▶ _Given passage_:
========================================================================

The Cherry Hill Education Association recently held their 14th annual, “Volley for Support” fundraising event, raising over $10,000 for the Ehlers-Danlos Society while spreading awareness for the Ehlers-Danlos syndromes (EDS) and hypermobility spectrum disorders (HSD).
Over 500 people attended the volleyball tournament at Cherry Hill East High School in Cherry Hill, NJ. Teachers from each school compete in volleyball elimination tournament won this year by Horace Mann Elementary. All 19 schools in the Cherry Hill school district participated in the fundraiser with ticket presales, custom zebra t-shirts, refreshment sales, face painting, a moon bounce, and a silent auction.
Supporting the Ehlers-Danlos syndromes
Teacher Kathy Ripple Gilmour nominated the Ehlers-Danlos Society as this year’s beneficiary of the annual fundraising event. Students Samantha Lerman, age 7, and Julie Lerman, age 10, live with hypermobile Ehlers-Danlos syndrome (hEDS).
“I felt like a star out there in the crowd at Volley for Support,” said Samantha. Her older sister added: “I got really excited when they picked Ehlers-Danlos syndrome. When I was at Volley for Support, I felt like everyone was supporting me.”
Many attendees showed their support for Samantha and Julie, and all those living with EDS and HSD, by wearing zebra stripes, with two principals wearing full zebra costumes. In medical school, physicians are taught, “when you hear hoofbeats, think horses, not zebras,” meaning, common diagnoses are common for a reason and should be considered more highly than rare disorders in the diagnosis process. But sometimes, the hoofbeats do belong to a zebra; and sometimes, a rare disorder like an Ehlers-Danlos syndrome is the correct answer. The zebra has become the symbol of EDS and HSD, as well as the Ehlers-Danlos Society.
“We are so thankful to the Cherry Hill community for choosing our organization as the beneficiary of the Volley for Support tournament,” stated Lara Bloom, International Executive Director for the Ehlers-Danlos Society. “We are blown away by the generosity of all who organized and participated.”
“Furthermore,” continued Bloom, “the Ehlers-Danlos syndromes and hypermobility spectrum disorders are incredibly underrecognized, which results in far too many of those who live with these conditions remaining undiagnosed and suffering with no answers. The potentially impact of introducing an entire community to the Ehlers-Danlos syndromes is just as valuable as financial support. Cherry Hill Schools has made a huge difference for the EDS and HSD community. We can’t express our gratitude enough!”
Underrecognized, debilitating disorders
The Ehlers-Danlos syndromes are a group of 14 inherited connective tissue disorders. Individuals who live with these conditions live with symptoms such as joint hypermobility, skin hyperextensibility, and tissue fragility, and are often diagnosed with several comorbid conditions affecting many different areas of the body. Vascular type (vEDS) is recognized as the most severe form of EDS and generally has a shortened lifespan due to catastrophic complications such as arterial rupture. The most common form, hypermobile EDS (hEDS), does not have an identified genetic cause. Hypermobility spectrum disorders are related to joint hypermobility and can cause symptoms just as severe and debilitating as EDS.
The Ehlers-Danlos Society is a global community of patients, caregivers, healthcare professionals, and supporters, dedicated to saving and improving the lives of those affected by the Ehlers-Danlos syndromes, hypermobility spectrum disorders, and related conditions.

========================================================================

▶ _Extracted entries_:
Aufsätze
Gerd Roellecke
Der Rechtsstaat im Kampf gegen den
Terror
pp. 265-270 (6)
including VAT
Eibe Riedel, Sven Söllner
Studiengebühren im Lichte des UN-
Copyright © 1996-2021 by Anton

========================================================================

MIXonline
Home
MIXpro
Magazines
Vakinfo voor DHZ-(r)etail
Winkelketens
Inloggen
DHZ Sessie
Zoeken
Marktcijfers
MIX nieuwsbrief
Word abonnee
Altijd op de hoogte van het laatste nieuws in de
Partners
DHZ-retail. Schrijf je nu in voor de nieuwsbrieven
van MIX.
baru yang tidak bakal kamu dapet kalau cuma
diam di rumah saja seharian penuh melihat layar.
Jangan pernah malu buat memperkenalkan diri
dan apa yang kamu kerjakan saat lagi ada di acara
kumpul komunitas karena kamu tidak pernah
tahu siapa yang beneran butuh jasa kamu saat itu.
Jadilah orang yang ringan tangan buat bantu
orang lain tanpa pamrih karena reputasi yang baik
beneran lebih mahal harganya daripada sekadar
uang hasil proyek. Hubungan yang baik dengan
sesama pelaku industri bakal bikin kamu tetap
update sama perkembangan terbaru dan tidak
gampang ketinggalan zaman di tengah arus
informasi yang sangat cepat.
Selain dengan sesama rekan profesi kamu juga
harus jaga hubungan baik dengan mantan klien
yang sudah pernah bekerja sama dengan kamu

========================================================================

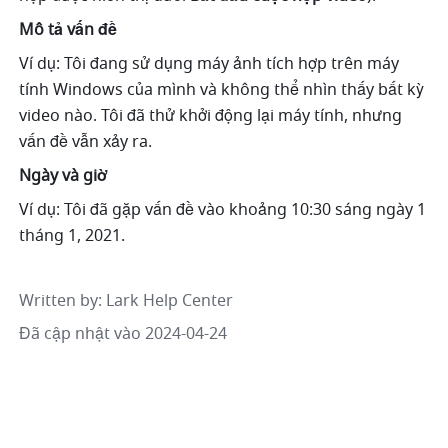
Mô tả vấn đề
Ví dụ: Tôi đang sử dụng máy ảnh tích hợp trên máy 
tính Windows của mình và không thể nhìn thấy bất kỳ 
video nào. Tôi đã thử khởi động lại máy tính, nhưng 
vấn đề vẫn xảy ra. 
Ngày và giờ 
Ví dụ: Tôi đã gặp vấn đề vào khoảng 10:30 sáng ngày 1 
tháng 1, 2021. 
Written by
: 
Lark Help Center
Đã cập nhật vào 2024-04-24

========================================================================

▶ _Tasks for this exercise_:
#1 Rewrite the paragraph that begins "Over 500 people attended" from the Volley for Support article as a short bulleted list, keeping its main facts.
#2 From the Volley for Support article, quote the text word for word from "Many attendees showed" to "as the Ehlers-Danlos Society.".

▶ _Your responses_:
#1
- More than 500 people came to the volleyball tournament at Cherry Hill East High School in Cherry Hill, NJ.
- Teachers from each school played in an elimination tournament, which Horace Mann Elementary won this year.
- All 19 schools in the Cherry Hill school district took part in the fundraiser, with ticket presales, custom zebra t-shirts, refreshment sales, face painting, a moon bounce, and a silent auction.

#2
Many attendees showed their support for Samantha and Julie, and all those living with EDS and HSD, by wearing zebra stripes, with two principals wearing full zebra costumes. In medical school, physicians are taught, “when you hear hoofbeats, think horses, not zebras,” meaning, common diagnoses are common for a reason and should be considered more highly than rare disorders in the diagnosis process. But sometimes, the hoofbeats do belong to a zebra; and sometimes, a rare disorder like an Ehlers-Danlos syndrome is the correct answer. The zebra has become the symbol of EDS and HSD, as well as the Ehlers-Danlos Society.